The duration of the procedure (from the time the patient entered the CT room and including the time taken for anesthesia) was approximately 90 min.

Criteria for assessment of success of the procedure

The procedure was considered technically successful if the tip of the electrode was correctly placed into the nidus and the lesion was heated for the required time, maintaining the correct parameters. Clinical success was defined as complete relief from pain and return to normal activities.

A major complication was defined as an untoward event requiring prolonged hospitalization or treatment unrelated to the disease process. This would include a fracture or large skin burn requiring grafting. A minor complication was defined as a self-limiting sequela of the procedure, such as transient parasthesia or erythema or a small superficial skin burn adjacent to the RF probe or grounding pad.


   Results Top


Technical success was achieved in 100% of the cases, with correct intranidal localization of the needle and complete ablation. Immediate clinical success was observed in all. Two patients experienced recurrence of pain at 5 and 8 months, respectively, following the ablation. Complete pain relief was however achieved in both cases after a second ablation. Thus, our primary and secondary clinical success rates were 95% and 100%, respectively.

One 9-year-old boy had an intramedullary lesion in the distal right femur at the physeal plate. A caudal angulated approach was used to minimize the ablation injury to the physeal plate. Follow-up MRI revealed a well-defined semicircular zone of ablation on either side of the physeal plate.

Complications

One patent developed a localized skin burn of about 6-mm diameter at the site of insertion of the RF probe. The lesion was located along the anterior border of the diaphysis of the humerus, 1.7 cm from the skin surface. The burn healed with local wound care.

Another patient developed a small chip fracture at the entry site of the needle into the lesion. However, since the cortex was thickened due to sclerosis, the fracture was clinically insignificant. The patient was advised to avoid strenuous physical activity and to avoid weight bearing for 6 weeks.

None of the other patients had any complications.


   Discussion Top


An osteoid osteoma is a benign skeletal tumor, usually less than 1.5 cm in diameter. [4] It is composed of woven bone and osteoid and is more commonly located in the appendicular skeleton. [5] There is a male preponderance, with a male: female ratio of 3:1. [3],[4] It is commonly seen in children and young adults. [6]

The disease commonly presents with focal bone pain at the tumor site in a child or a young adult. The pain worsens at night, increases with activity, and is relieved by small doses of anti-inflammatory medication.

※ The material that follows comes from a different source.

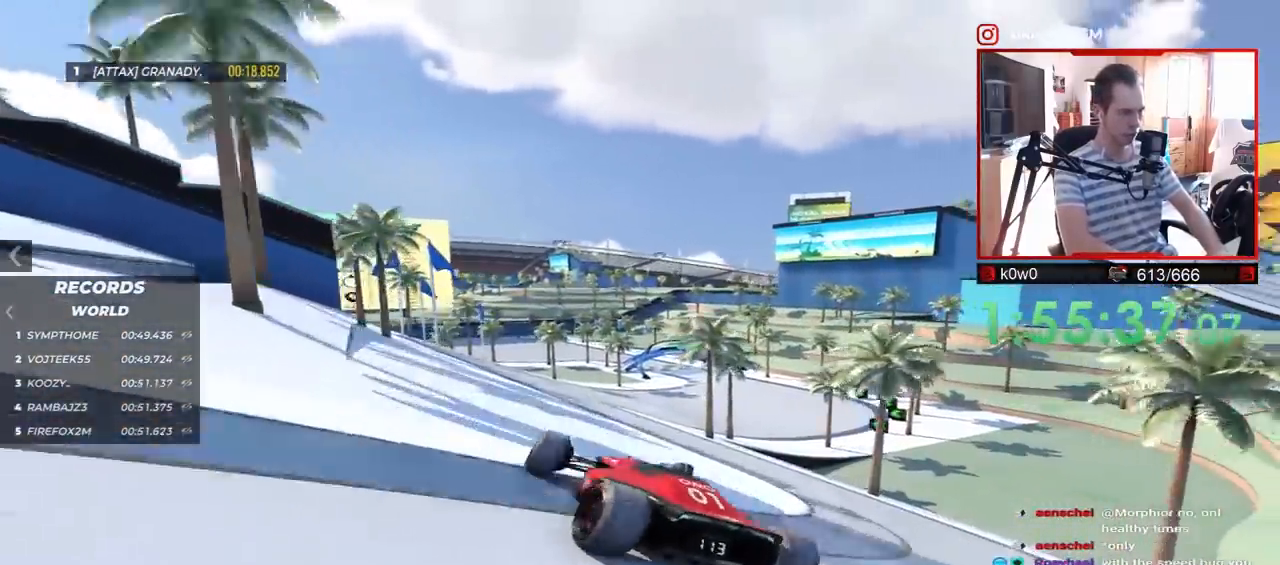
{"keys": ["up"], "events": [[167, "right", "down"], [250, "right", "up"]]}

The pain is presumed to be a result of local vasodilatation resulting from elevated levels of PGE 2 at the site of the tumor. [7] Spinal osteoid osteomas may, in addition, lead to scoliosis. [8] If the tumor is near the growing end of a bone in a child, increased blood flow may cause deformities in the form of either overgrowth or undergrowth of the limb. [8]

These tumors usually regress spontaneously, the mechanism probably being bone infarction. [9]

Imaging

Radiography and CT scan


Osteoid osteomas show a central circular or oval lucent nidus, with surrounding cortical and endosteal sclerosis. Subperiosteal and cortical tumors show considerable sclerosis, whereas endosteal tumors show a negligible amount. Sclerosis may be totally absent in subarticular and intracapsular tumors. Some of these lesions also exhibit a periosteal reaction. The size of the lesion (the nidus) usually varies from 0.5 to 2 cm [Figure 8].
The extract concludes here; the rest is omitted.